Both Jindal and Ashoka have partnerships with top-ranking foreign universities and programmes for studying courses there. Ashoka’s partners include University of Pennsylvania, Yale University and King’s College, London. Jindal has collaborated with Trinity College Dublin, Sciences Po and Cambridge University.
Both campuses are teeming with foreigners serving as teachers and advisors or running special research centres. Two of six teachers at Jindal Global’s new architecture school are foreigners. Its journalism school is headed by Tom Goldstein, former dean of Columbia University Graduate School of Journalism. Similarly, Ashoka has foreign representation in practically every department. Its research programme in English is headed by Jonathan Gil Harris from George Washington University; Gilles Verniers, earlier Science Po’s representative in India, is co-director of the Trivedi Centre for Political Data.
“Recruitment is the single most important thing I do,” said Raj Kumar. “We even conducted campus interviews – abroad and now, in India too.” The result is a large number of young faculty members from some of the best universities in the world who have gathered together and are also learning from each other, Raghavan said. She earned her PhD from Cambridge University. “The promotion prospect is bright and decision-making swifter,” said YSR Murthy, the registrar. “Here, from the interview to the acceptance of the offer takes less than a day.”
The method of selection is also flexible. Professor of history at Ashoka, Nayanjot Lahiri said that posts are advertised but they “also proactively seek out potential candidates who you believe would add to the academic heft of the university”.

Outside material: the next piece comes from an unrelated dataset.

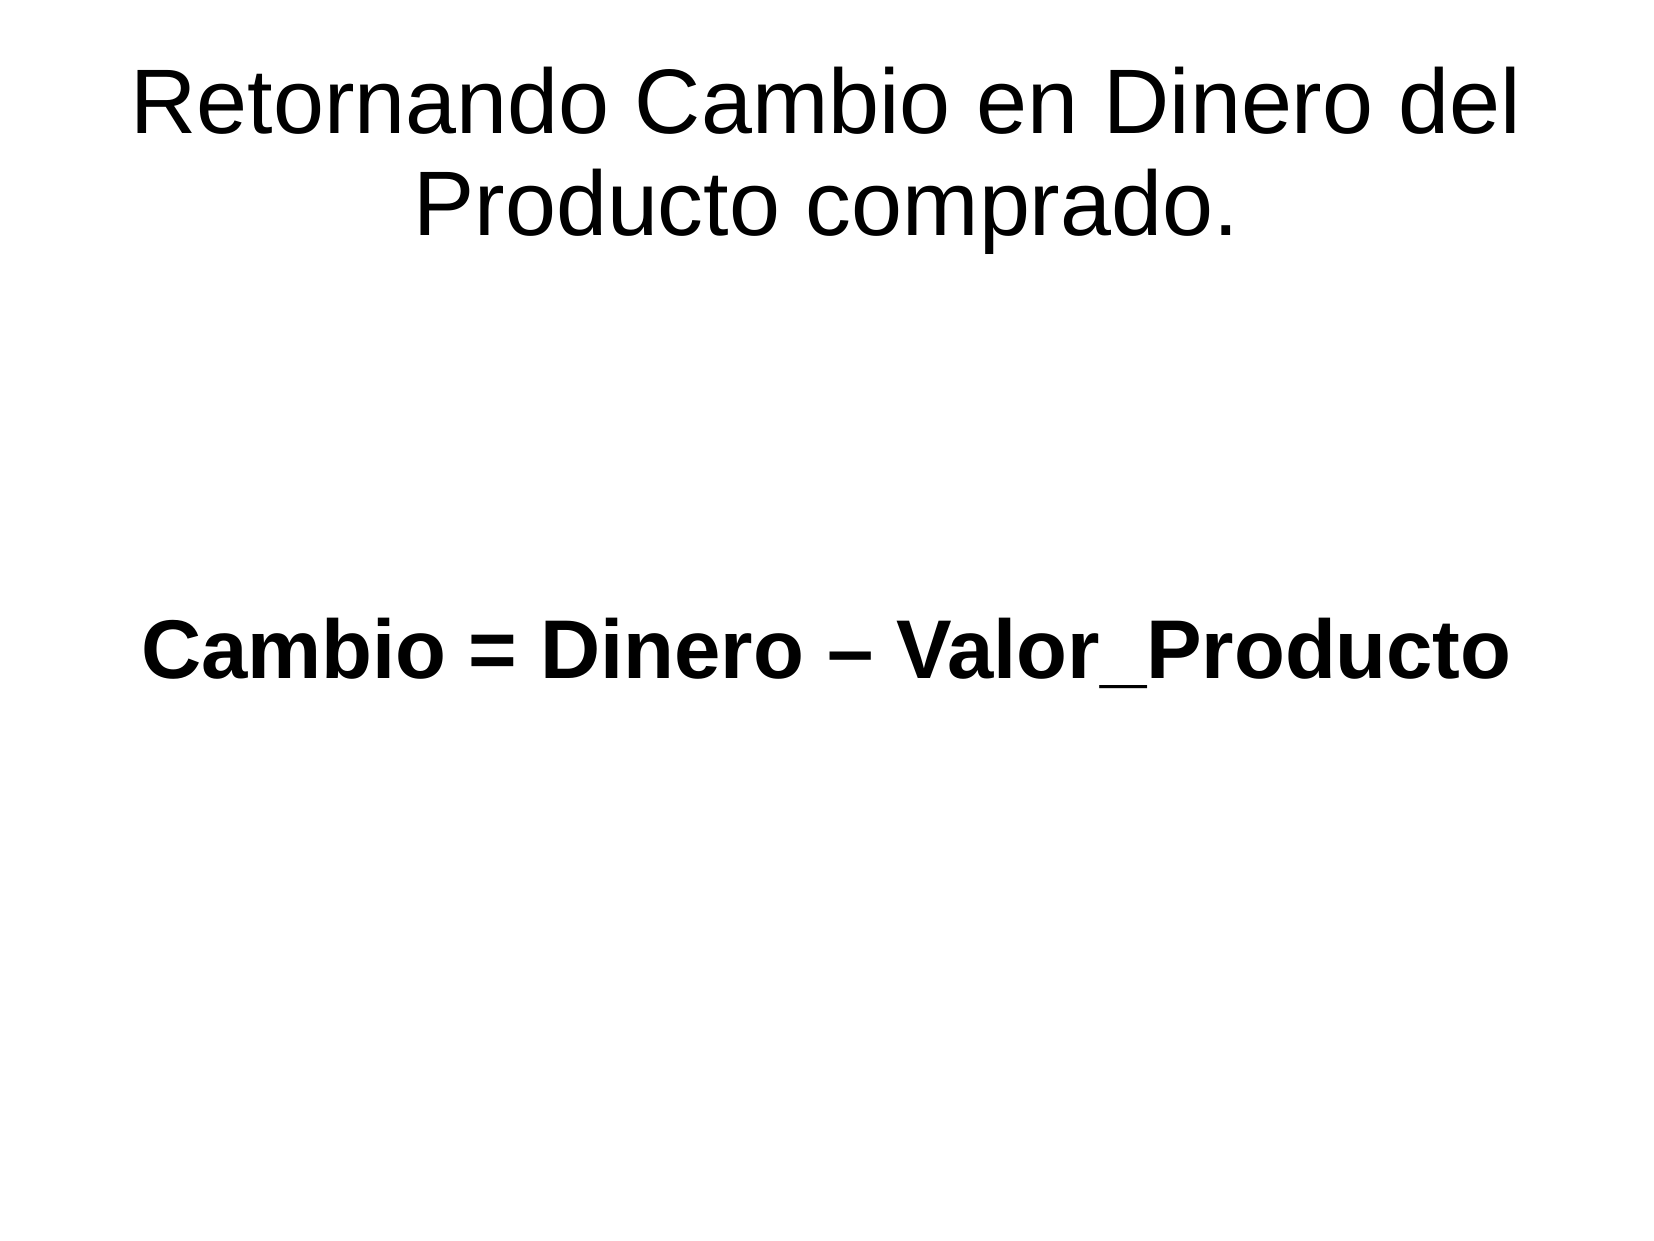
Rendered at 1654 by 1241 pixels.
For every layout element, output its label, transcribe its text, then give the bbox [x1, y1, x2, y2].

list Cambio = Dinero – Valor_Producto [82, 290, 1571, 1010]
title Retornando Cambio en Dinero del Producto comprado. [82, 49, 1571, 257]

Both have poached teachers from public universities and drawn young academics who, despite being qualified, were unable to find a place in them.
“It is a question of resources and that is always a challenge with the public institutions,” said Raj Kumar. For him, the sort of charitable activity that set up OP Jindal Global University and Ashoka University is the answer. It has afforded them lavish campuses – they are centrally air-conditioned, have basketball courts and swimming pools, there are numerous eateries and shops for the essentials, Ashoka has two golf carts, Jindal Global has a helipad.
Sonipat and the universities
Even then, a few teachers told Scroll.in that given a chance, they would forego the high salaries, annual research grants and air-conditioned classrooms to teach in public institutions. They cited the lack of diversity among students and expressed a faint disquiet about serving in a culture that is corporatised in many respects. Some even complained about the location, worrying about the permanent change that the universities have brought to surrounding villages and their residents – encouraging commerce in some cases, wiping out livelihoods in others.
The place, in turn, has impacted them. Every institution has buses to ferry students back and forth from the Jahangirpuri metro station in Delhi. Security is a perpetual concern. And Sanjay Gupta has had to keep his fees low. “This is because I am sitting a few kilometres from Delhi,” he said. The maximum tuition for a course at the World University of Design is Rs 2.25 lakh which is on par or lower than even public institutions teaching design.
This is the first part of a three-part series. Read the other parts here.
Corrections and clarifications: An earlier version had incorrectly said Ashoka University has partnerships with Oxford University, Harvard University and the London School of Economics. This has been corrected.